On Monday, December 5, 1921, we set out for Malines under the care of James, Lord Halifax's admirable valet. He became quite a part, an inseparable part indeed, of the conferences, being excellent company on the journey, very capable in seeing us and our luggage into the right places: and very acceptable also when we got to Malines, for he had already friends there who had been refugees at Hickleton in the days of the war. Arriving late the same evening at Malines, we were greeted with a voice that it seemed almost impossible to believe was not an English voice; it came from Canon Dessain, the Cardinal's Chaplain and an old member of Christ Church at Oxford. From that moment his help and companionship was a very marked feature of Malines. That welcome was the first episode that I remember. The second was of a different nature. As the Dean emerged from our carriage, a grand silhouette in the dark station with his decanal hat and gaiters, a man waiting on the platform, having some suspicion of what was going on, supposed that this great figure must be the Cardinal himself, and knelt for his blessing, helped perhaps by the glint of the decanal ring upon the figure's finger. The Dean was a little puzzled at first to know exactly what was happening; but when it was explained to him, he rose to the occasion: and the good man did not go away un-blessed.

So we drove away to the Archbishop's house—a large and rather gaunt building erected round three sides of a quadrangle with a garden in the middle, and the garden extending out on the fourth side. A rather prohibitive-looking door and porter's lodge opened before us, and we came into the Archeveche itself. A very spacious staircase of an official kind faced us, leading to official rooms on the one side and to the more domestic rooms and the guest rooms on the other, all on the upper floor.
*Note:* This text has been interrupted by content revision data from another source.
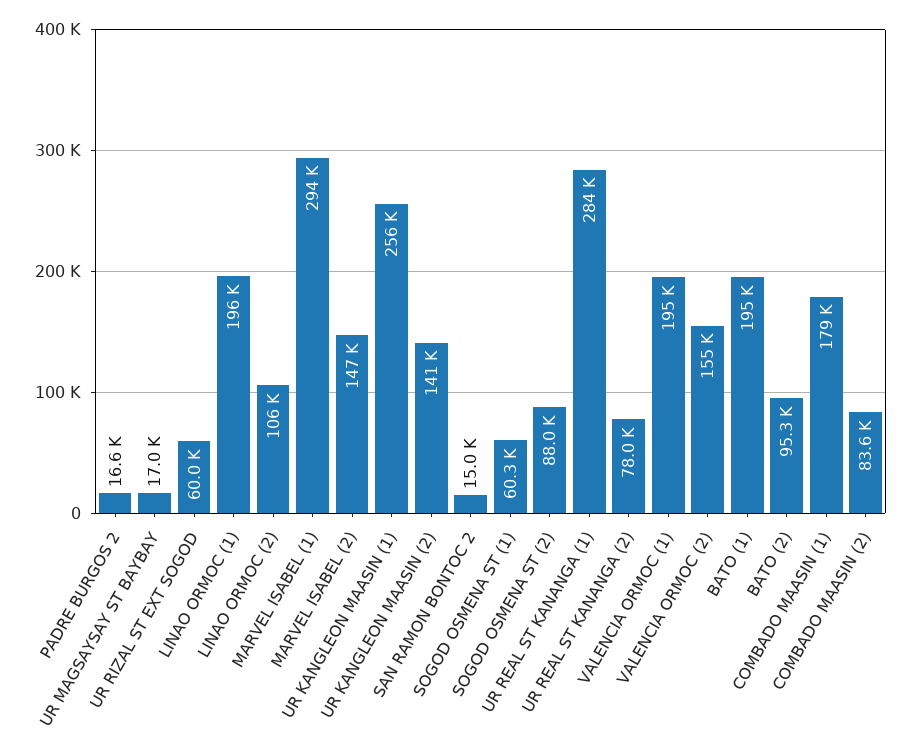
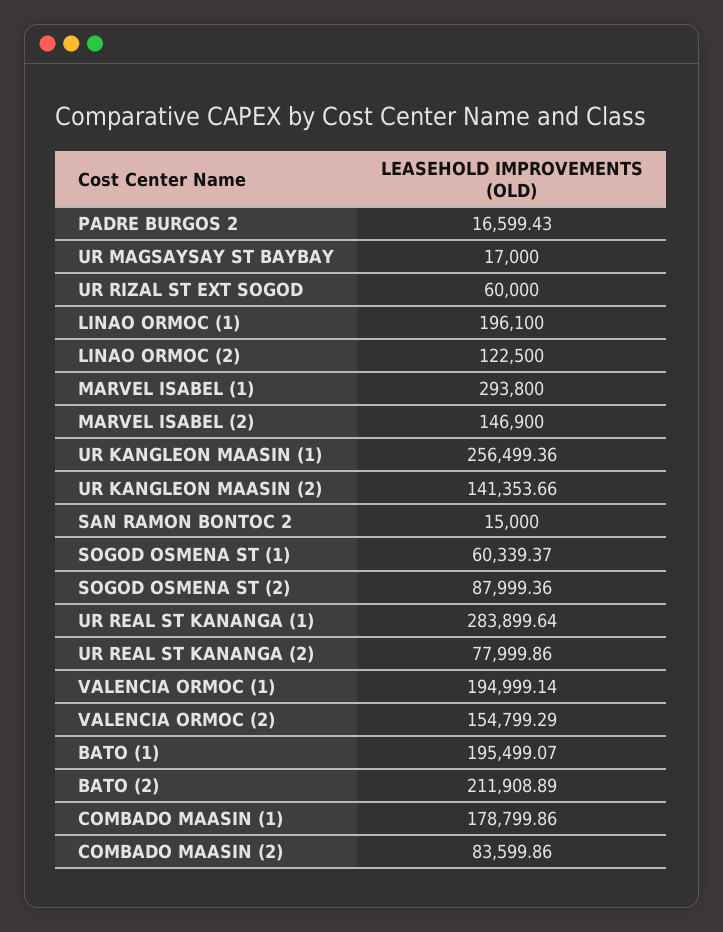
  {
    "PADRE BURGOS 2": 16599.43,
    "UR MAGSAYSAY ST BAYBAY": 17000,
    "UR RIZAL ST EXT SOGOD": 60000,
    "LINAO ORMOC (1)": 196100,
-   "LINAO ORMOC (2)": 106000,
+   "LINAO ORMOC (2)": 122500,
    "MARVEL ISABEL (1)": 293800,
    "MARVEL ISABEL (2)": 146900,
    "UR KANGLEON MAASIN (1)": 256499.36,
    "UR KANGLEON MAASIN (2)": 141353.66,
    "SAN RAMON BONTOC 2": 15000,
    "SOGOD OSMENA ST (1)": 60339.37,
    "SOGOD OSMENA ST (2)": 87999.36,
    "UR REAL ST KANANGA (1)": 283899.64,
    "UR REAL ST KANANGA (2)": 77999.86,
    "VALENCIA ORMOC (1)": 194999.14,
    "VALENCIA ORMOC (2)": 154799.29,
    "BATO (1)": 195499.07,
-   "BATO (2)": 95300,
+   "BATO (2)": 211908.89,
    "COMBADO MAASIN (1)": 178799.86,
    "COMBADO MAASIN (2)": 83599.86
  }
We tumble out of the darkness and see in the light the tall dominating figure of the Cardinal bending down to welcome his guests with that singular charm which was his; with him is Pere Portal, who had already arrived from Paris, and the third figure, unknown to us then but very well known to us later, Mgr. Van Roey, the Archbishop's Vicar-General, who was to be the third member of the trio on that side. Supper gave us our first opportunity of common intercourse, and then followed a little polite talk and bed. The first discussion is to begin the morning following; and what will come of it?